LAKE GEORGE - With the environmentally devastating oil spill in the Gulf raising questions about our society's insatiable dependency on oil and its disastrous consequences, one Lake George man can apparently breathe a little easier than the rest of us.
Smell his car's exhaust, and you can figure out who can feel a lighter burden of guilt than the average U.S. citizen.
Take a whiff - it smells like fried chicken and french fries.
John Carr, owner of Adirondack Pub & Brewery and Moose Tooth Grill on Canada Street, recycles his restaurants' fryer oil and uses it virtually exclusively to power his automotive travel.
Carr simply filters his used canola oil and pours it into a fuel tank of his almond-colored 1983 Mercedes 300D sedan, fires it up, and takes off.
The exhaust emissions are supposed to be far less polluting and noxious than fossil fuel emissions, and driving on used vegetable oil is re-using a renewable resource that would otherwise be disposed of.
He recently demonstrated the purity of his fuel, as he stuck his finger into his fuel tank and licked it.
He said driving 1,600 miles on canola oil produces less pollution than driving on one gallon of fossil fuel.
"I love this car and the fact it's the most environmentally responsible automobile around," he said.
It also means he can keep his cash in his wallet rather than spending a lot of it on fuel. Also, his use of used fryer oil means he doesn't have to pay hundreds of dollars annually to dispose of it.
Carr said about four years ago, a friend of his suggested he recycle his canola oil and save money while boosting the environment.
He bought the Mercedes soon after, and studied the technology involved in accomplishing a few simple modifications to the fuel system - it took him about 20 hours of work to fashion the simple devices.
Basically, the canola oil has to be heated up to 170 degrees to burn as efficiently as either fossil diesel or biodiesel, so he fashioned a heat exchanger, with heat transferred from his radiator, that boosts the temperature appropriately.
He starts his engine routinely with biodiesel, or the canola oil treated with lye and methanol, which is easily accomplished in quantity. The biodiesel he produces is used merely to start up the engine and get it hot. He has a two-way valve and two tanks that allow him to switch between one fuel and the other.
At first, his wife Cindy was skittish about the vehicle. Now, she enjoys cruising with him while they feel they're doing their part for a greener earth.
They've traveled about 40,000 miles in the 1983 Mercedes since converting, spending virtually nothing on fuel. He's driven it to Manhattan and Montr al and everywhere in between, daily for four years, without a mechanical or fuel problem. The oil he said, allows his engine to run smoother, quieter and with greater lubrication than conventional fuel.

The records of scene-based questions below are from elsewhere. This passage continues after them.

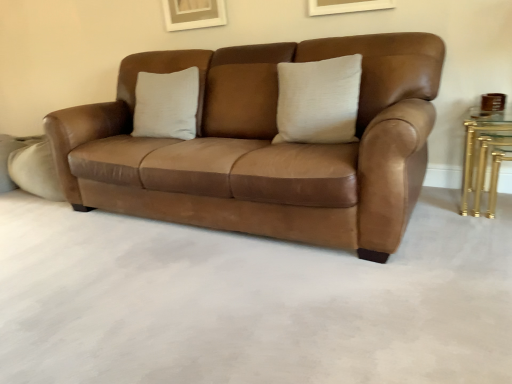
Question: From the image's perspective, does gold metallic table at right appear lower than satin beige pillow at center?

Choices:
 (A) no
 (B) yes

Answer: (B)

Question: From a real-world perspective, is gold metallic table at right on satin beige pillow at center?

Choices:
 (A) yes
 (B) no

Answer: (B)

Question: Considering the relative sizes of gold metallic table at right and satin beige pillow at center in the image provided, is gold metallic table at right bigger than satin beige pillow at center?

Choices:
 (A) no
 (B) yes

Answer: (A)

Question: Considering the relative sizes of gold metallic table at right and satin beige pillow at center in the image provided, is gold metallic table at right shorter than satin beige pillow at center?

Choices:
 (A) yes
 (B) no

Answer: (A)

Question: Can you confirm if gold metallic table at right is taller than satin beige pillow at center?

Choices:
 (A) no
 (B) yes

Answer: (A)

Question: Would you say satin beige pillow at center is to the left or to the right of suede leather couch at center in the picture?

Choices:
 (A) left
 (B) right

Answer: (B)

Question: From a real-world perspective, is satin beige pillow at center physically located above or below suede leather couch at center?

Choices:
 (A) above
 (B) below

Answer: (A)

Question: From the image's perspective, relative to suede leather couch at center, is satin beige pillow at center above or below?

Choices:
 (A) below
 (B) above

Answer: (B)

Question: Considering the positions of satin beige pillow at center and suede leather couch at center in the image, is satin beige pillow at center wider or thinner than suede leather couch at center?

Choices:
 (A) wide
 (B) thin

Answer: (B)

Question: Considering the positions of gold metallic table at right and suede leather couch at center in the image, is gold metallic table at right bigger or smaller than suede leather couch at center?

Choices:
 (A) small
 (B) big

Answer: (A)

Question: Is gold metallic table at right taller or shorter than suede leather couch at center?

Choices:
 (A) short
 (B) tall

Answer: (A)

Question: Considering their positions, is gold metallic table at right located in front of or behind suede leather couch at center?

Choices:
 (A) front
 (B) behind

Answer: (B)

Question: Is gold metallic table at right to the left or to the right of suede leather couch at center in the image?

Choices:
 (A) left
 (B) right

Answer: (B)

Question: From a real-world perspective, is suede leather couch at center physically located above or below satin beige pillow at center?

Choices:
 (A) above
 (B) below

Answer: (B)

Question: Is suede leather couch at center situated inside satin beige pillow at center or outside?

Choices:
 (A) inside
 (B) outside

Answer: (B)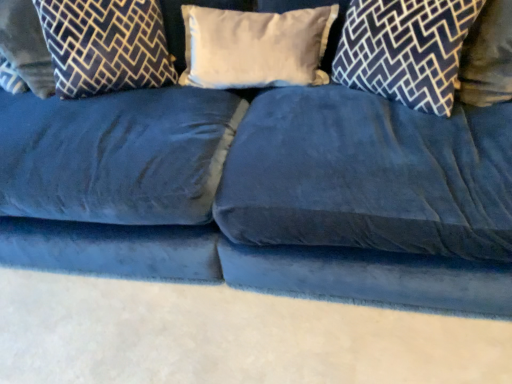
Question: From a real-world perspective, is dark blue velvet pillow at upper right, which is the 1th pillow from right to left, located beneath velvet-patterned pillow at left, which ranks as the 1th pillow in left-to-right order?

Choices:
 (A) yes
 (B) no

Answer: (B)

Question: Could you tell me if dark blue velvet pillow at upper right, which appears as the fourth pillow when viewed from the left, is turned towards velvet-patterned pillow at left, which ranks as the 1th pillow in left-to-right order?

Choices:
 (A) no
 (B) yes

Answer: (A)

Question: Is velvet-patterned pillow at left, positioned as the fourth pillow in right-to-left order, inside dark blue velvet pillow at upper right, which appears as the fourth pillow when viewed from the left?

Choices:
 (A) yes
 (B) no

Answer: (B)

Question: Does dark blue velvet pillow at upper right, which appears as the fourth pillow when viewed from the left, have a larger size compared to velvet-patterned pillow at left, positioned as the fourth pillow in right-to-left order?

Choices:
 (A) yes
 (B) no

Answer: (B)

Question: Can you confirm if dark blue velvet pillow at upper right, which appears as the fourth pillow when viewed from the left, is thinner than velvet-patterned pillow at left, positioned as the fourth pillow in right-to-left order?

Choices:
 (A) no
 (B) yes

Answer: (B)

Question: Is dark blue velvet pillow at upper left, the 2th pillow from the left, bigger or smaller than dark blue velvet pillow at upper right, which appears as the fourth pillow when viewed from the left?

Choices:
 (A) small
 (B) big

Answer: (B)

Question: Considering their positions, is dark blue velvet pillow at upper left, the 2th pillow from the left, located in front of or behind dark blue velvet pillow at upper right, which appears as the fourth pillow when viewed from the left?

Choices:
 (A) front
 (B) behind

Answer: (B)

Question: Is dark blue velvet pillow at upper left, the 2th pillow from the left, inside the boundaries of dark blue velvet pillow at upper right, which is the 1th pillow from right to left, or outside?

Choices:
 (A) inside
 (B) outside

Answer: (B)

Question: From their relative heights in the image, would you say dark blue velvet pillow at upper left, placed as the 3th pillow when sorted from right to left, is taller or shorter than dark blue velvet pillow at upper right, which appears as the fourth pillow when viewed from the left?

Choices:
 (A) tall
 (B) short

Answer: (A)

Question: Is dark blue velvet pillow at upper left, placed as the 3th pillow when sorted from right to left, inside or outside of velvet-patterned pillow at left, which ranks as the 1th pillow in left-to-right order?

Choices:
 (A) inside
 (B) outside

Answer: (B)

Question: Does point (34, 4) appear closer or farther from the camera than point (20, 61)?

Choices:
 (A) closer
 (B) farther

Answer: (A)

Question: In the image, is dark blue velvet pillow at upper left, placed as the 3th pillow when sorted from right to left, positioned in front of or behind velvet-patterned pillow at left, positioned as the fourth pillow in right-to-left order?

Choices:
 (A) behind
 (B) front

Answer: (B)

Question: Is dark blue velvet pillow at upper left, the 2th pillow from the left, wider or thinner than velvet-patterned pillow at left, positioned as the fourth pillow in right-to-left order?

Choices:
 (A) wide
 (B) thin

Answer: (B)

Question: From a real-world perspective, relative to white soft pillow at center, which is counted as the second pillow, starting from the right, is dark blue velvet pillow at upper left, the 2th pillow from the left, vertically above or below?

Choices:
 (A) above
 (B) below

Answer: (A)

Question: In the image, is dark blue velvet pillow at upper left, placed as the 3th pillow when sorted from right to left, on the left side or the right side of white soft pillow at center, which is counted as the second pillow, starting from the right?

Choices:
 (A) right
 (B) left

Answer: (B)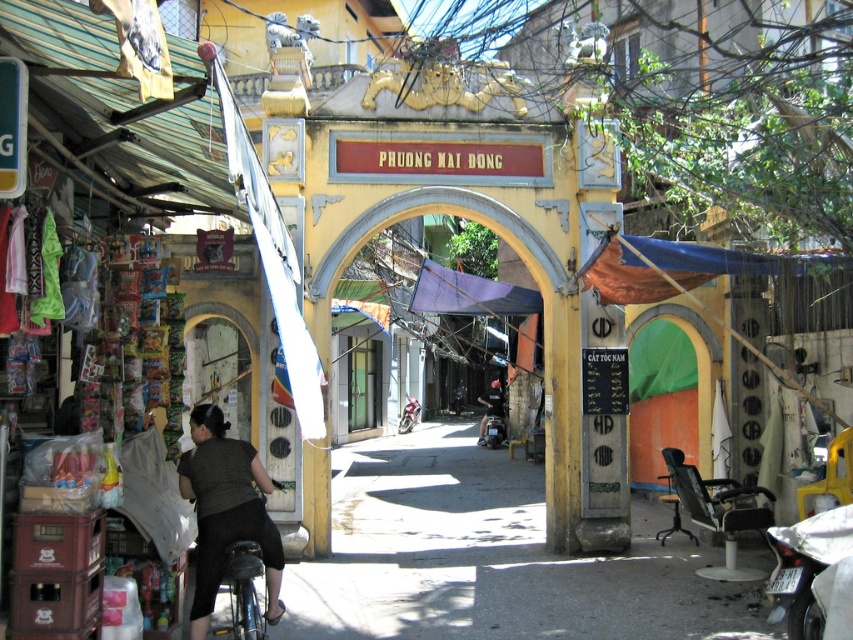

One of the major side benefits, however, is the camaraderie amongst biodiesel enthusiasts he runs into frequently. Many of the old Mercedes still on the road have been converted, he said. They can be identified, perhaps, as the ones not belching black smoke like ones that are gulping fossil fuels, but the sedans emitting a sweet odor of Moo Goo Gai Pan or one of Colonel Sanders' offerings.
"We meet a lot of other biodiesel and 'grease' people who [find it] fascinating," he said. "To be into this, you have to be environmentally motivated and mechanically inclined."
Carr's ecology-conscious attitude extends to his two restaurants. He's reduced his energy consumption dramatically this past year or so by installing super-high efficiency heaters for both his beer-making tanks and his food fryers. He's installed lots of fluorescent lighting and some heat exchangers to capture energy that is typically wasted. He also installed a super-high efficiency heating systems in his businesses. Through these measures, he saves about 20 percent in his total energy use, he estimated.
But his greatest joy comes from reaping the environmental benefits and cash savings from running his Mercedes on waste vegetable oil, he said.
"When fuel goes to $7 per gallon, it won't make any difference to me," he said, noting his Mercedes creates less total pollution than a hybrid or an electric car, which relies heavily on coal-burning utility plants for power.
His relationship with his Mercedes, however has some urging him to conform and buy a gas hog - some wonder why a man who owns two very successful businesses in Lake George isn't driving an Cadillac Escalade or equivalent.
"People rib me about my old sedan, and I'm like, 'absolutely no way' - I honestly love it, and how it has such a small carbon footprint," he said. "Think of the amount of waste fryer oil the village of Lake George generates, and what a shame we aren't putting it all to use, driving around on it."